# Assignment 2 Part 2 - Convolutional Neural Network

## (2) Experimenting

In [None]:
%run "Assignment2-2-1.ipynb" import DigitClassifier, train, eval

### (0) Getting a baseline

In [None]:
model = DigitClassifier()
train(model)
eval(model)

This baseline uses all the default parameters defined in the other file.

### (1) Adjusting the hyperparameters such as learning rate, number of training epochs, convolutional kernel size, stride, pooling strategy etc.

#### Epochs

In [None]:
for num_epochs in [2, 4, 6]:
    print()
    print(f"Epochs: {num_epochs}", end="\n\n")
    model = DigitClassifier()
    train(model, num_epochs=num_epochs)
    eval(model)

Increasing the number of epochs improves training accuracy, but eventually leads to overfitting issues. Furthermore, the performance impact is very high. I will stay with the baseline value of 4 epochs.

In [None]:
NUM_EPOCHS = 4

#### Learning rate

In [None]:
for learning_rate in [0.1, 0.01, 0.001, 0.0001]:
    print()
    print(f"Learning rate: {learning_rate}", end="\n\n")
    model = DigitClassifier()
    train(model, num_epochs=NUM_EPOCHS, learning_rate=learning_rate)
    eval(model)


A lower learning rate seems to bring about better accuracy, so I will stick with the baseline learning rate of 0.001.

In [None]:
LEARNING_RATE = 0.001

#### Kernel size

In [None]:
for kernel_size in [3, 5, 8]:
    print()
    print(f"Kernel size: {kernel_size}", end="\n\n")
    model = DigitClassifier(kernel_size=kernel_size)
    train(model, learning_rate=LEARNING_RATE, num_epochs=NUM_EPOCHS)
    eval(model)

A higher kernel size captures higher level information more reliably. This is generally what we would like here. For this problem, a kernel size of 5 seems best.

In [None]:
KERNEL_SIZE = 5

#### Stride

In [None]:
for stride in [1, 2, 3]:
    print()
    print(f"Stride: {stride}", end="\n\n")
    model = DigitClassifier(kernel_size=KERNEL_SIZE, stride=stride)
    train(model, learning_rate=LEARNING_RATE, num_epochs=NUM_EPOCHS)
    eval(model)

A higher stride seems to lead to poorer accuracy. I will stay with a stride value of 1.

In [None]:
STRIDE = 1

#### Pooling strategy

In [None]:
import torch.nn as nn

for pooling_strategy in [nn.MaxPool2d(2), nn.AvgPool2d(2)]:
    print()
    print(f"Pooling strategy: {pooling_strategy}", end="\n\n")
    model = DigitClassifier(kernel_size=KERNEL_SIZE, stride=STRIDE, pooling_strategy=pooling_strategy)
    train(model, learning_rate=LEARNING_RATE, num_epochs=NUM_EPOCHS)
    eval(model)

Based on the experiment, it seems average pooling yields a slightly better result.

────────────────────

→ **Problem set**:
1. From the notebook on tuning a convolutional network for digit classification:
(a) What epoch counts does the epochs experiment try?
(b) What kernel size seems best for this problem?
(c) Which pooling strategy yields a slightly better result?
2. Continue the notebook on tuning a convolutional network for digit classification from the point where it stops.

→ **Stored data entries**:
────────────────────

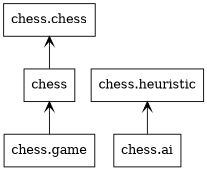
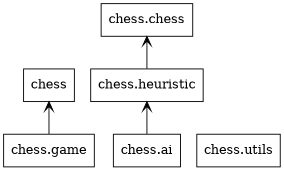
  digraph {
    rankdir=BT
    node [color=black shape=box style=solid]
    edge [arrowhead=open arrowtail=none]
    n1 [label=chess]
    n2 [label="chess.chess"]
    n3 [label="chess.ai"]
    n4 [label="chess.heuristic"]
    n5 [label="chess.game"]
-   n1 -> n2
+   n6 [label="chess.utils"]
+   n4 -> n2
    n3 -> n4
    n5 -> n1
  }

────────────────────

→ **Results of the exercise**:
1.
(a) 2, 4 and 6
(b) 5
(c) Average pooling

2.
In [None]:
POOLING_STRATEGY = nn.AvgPool2d(2)

### (2) Changing the number of feature maps

In [None]:
for feature_maps in [8, 16, 24]:
    print()
    print(f"Number of feature maps: {feature_maps}", end="\n\n")
    model = DigitClassifier(kernel_size=KERNEL_SIZE, stride=STRIDE, pooling_strategy=POOLING_STRATEGY, feature_maps=feature_maps)
    train(model, learning_rate=LEARNING_RATE, num_epochs=NUM_EPOCHS)
    eval(model)

Based on the experimental results, I will go with 8 for the number of feature maps.

In [None]:
FEATURE_MAPS = 8

### (3) Including an additional convolutional layer

In [None]:
print(f"Baseline", end="\n\n")
model = DigitClassifier(kernel_size=KERNEL_SIZE, stride=STRIDE, pooling_strategy=POOLING_STRATEGY, feature_maps=FEATURE_MAPS)
train(model, learning_rate=LEARNING_RATE, num_epochs=NUM_EPOCHS)
eval(model)

print()
print(f"Additional convolutional layer", end="\n\n")
model = DigitClassifier(kernel_size=KERNEL_SIZE, stride=STRIDE, pooling_strategy=POOLING_STRATEGY, feature_maps=FEATURE_MAPS, additional_conv=True)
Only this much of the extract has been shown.